Activity. Gather every line of the data below that contains the word "value", and copy each one unchanged.

The data.
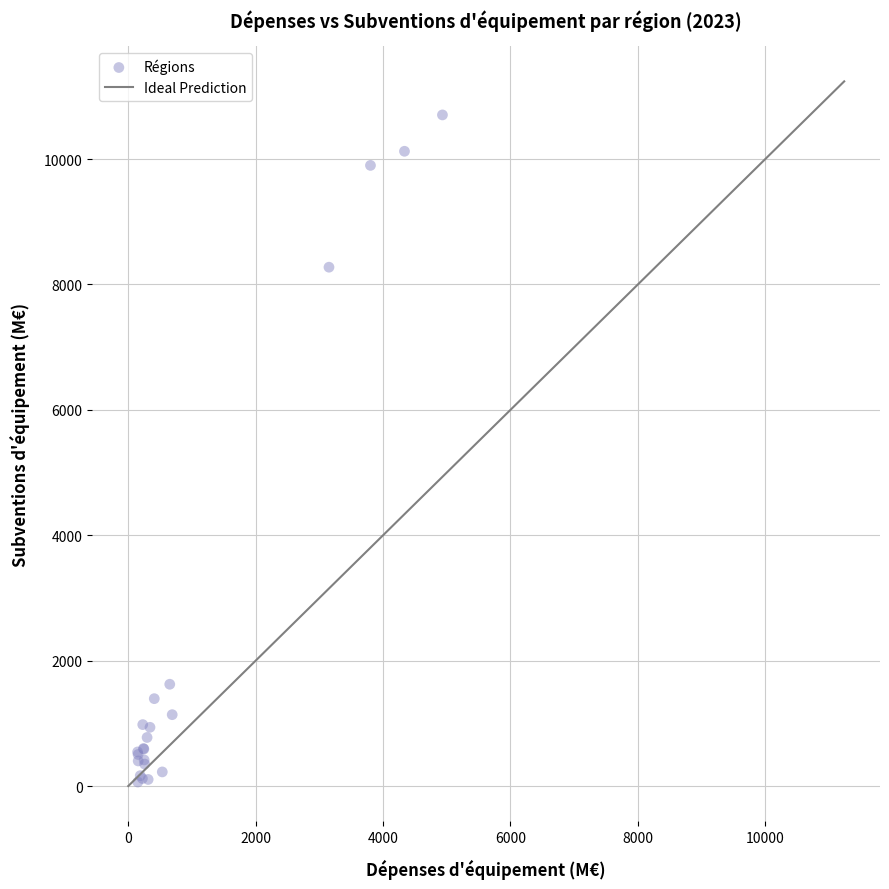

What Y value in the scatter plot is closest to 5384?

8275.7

--

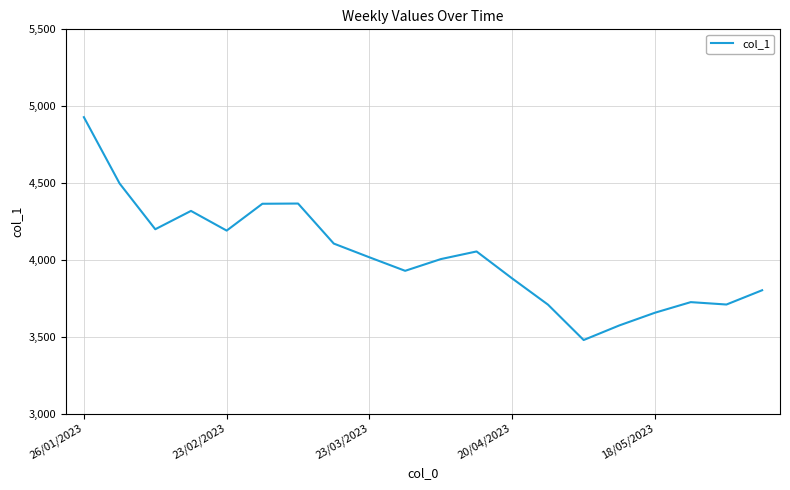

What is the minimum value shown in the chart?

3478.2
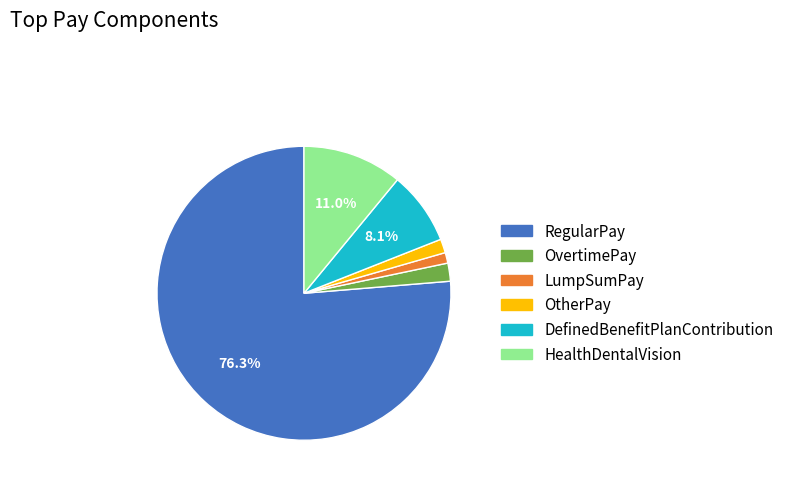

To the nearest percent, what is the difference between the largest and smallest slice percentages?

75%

Answer to the exercise.
What Y value in the scatter plot is closest to 5384?
What is the minimum value shown in the chart?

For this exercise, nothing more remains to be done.